Legally, the payments are considered “reimbursements” for the state mailer, rather than a campaign contribution – which is currently limited to $2,700 to a candidate’s committee and $5,000 to a PAC, so the mailer scheme is more or less a giant loophole.
“This certainly violates the spirit of campaign finance laws, but the FEC doesn’t seem to think it violates the letter of the law,” said John Wonderlich, executive director of the Sunlight Foundation, a nonpartisan watchdog group that first reported on the practice by the Waters campaign in 2010 and the connection with her daughter.
“In this case, is it a question of enrichment for a family member?” Wonderlich added. “How much of the money passes through to cover postage and printing? It may be unsavory but not corrupt. Much of it hinges on the extent to which the money passes through.”
A second, broader complaint is currently being drafted by the conservative National Legal and Policy Center, which will focus on Waters’ sources of funding as well as the mechanism by which her daughter has been so handsomely paid for running the mailer program.
‘Maxine Waters found an old provision and turned it into a cottage industry.’
– Tom Anderson, National Legal and Policy Center
Waters is well versed in fundraising through mailers, while California’s top Democrats and local office-seekers have funneled far in excess of legal contribution limits to her campaign in exchange for her endorsement, Fox reports. Waters’ campaign pays Karen and other firms as part of the program, which the FEC approved in 2004.
Everything was going smoothly until the California Democratic Party paid $35,000 to the Waters campaign in 2016 for her endorsement of Kamala Harris’ Senate candidacy on the mailer. Third parties are not legally allowed to pay for mailers endorsing a candidate without a reimbursement under the 2004 FEC approval, reads the complaint.
Another report shows that the Harris campaign paid $30,000 to Waters’ campaign in early 2016 for a primary slate mailer, however no subsequent payments were made.
“The Democratic State Central Committee of California’s $35,000 contribution to Citizens for Waters violated campaign finance limits” -FEC complaint
So far in the 2018 election cycle, Fox reports that as of July 28, Democrat Gavin Newsom’s gubernatorial campaign has paid $27,000 to Waters’ re-election campaign in exchange for inclusion in her mailers.
The state Democratic Party snubbed Sen.
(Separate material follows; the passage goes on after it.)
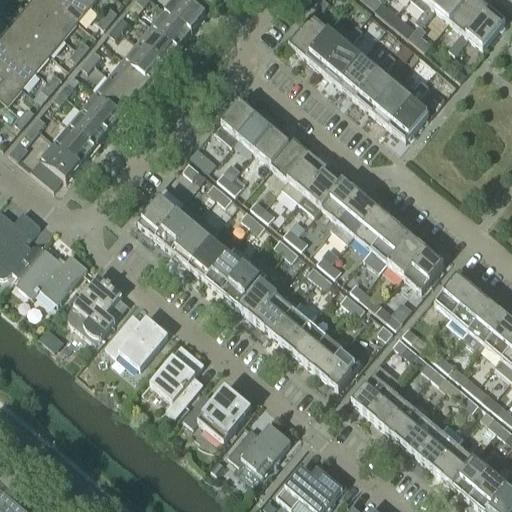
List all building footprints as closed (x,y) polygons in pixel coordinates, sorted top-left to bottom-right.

Dianne Feinstein this year, but she paid $27,000 and has the Waters endorsement. Candidates for state assembly, sheriff and judges paid between $2,000 and $12,000 to Citizens for Waters to be included on the mailers.
FEC data also shows as of July 28, Citizens for Waters paid Karen Waters $54,000 so far for the 2018 election cycle, mostly for slate mailers but also for other campaign work. The congressional campaign paid her $72,000 in the 2016 cycle, according to the Center for Responsive Politics, which tracks money in politics.
In November, Waters is facing Republican Omar Navarro, 29, a small business owner. The 79-year-old incumbent beat Navarro in 2016 with 76 percent of the vote, and outpaced him again in the June “jungle primary” (in which both parties can run) with 72 percent of the vote.
“She is going to be re-elected no matter what,” Anderson said. “She comes knocking and other politicians in California to say, ‘do you want my endorsement,’ because she knows they don’t want her opposing them.”
“If you don’t pay to be on her slate, then maybe you’re one of Trump’s people,” Anderson said. “A local politician, like a judge, does not want to be on her bad side.”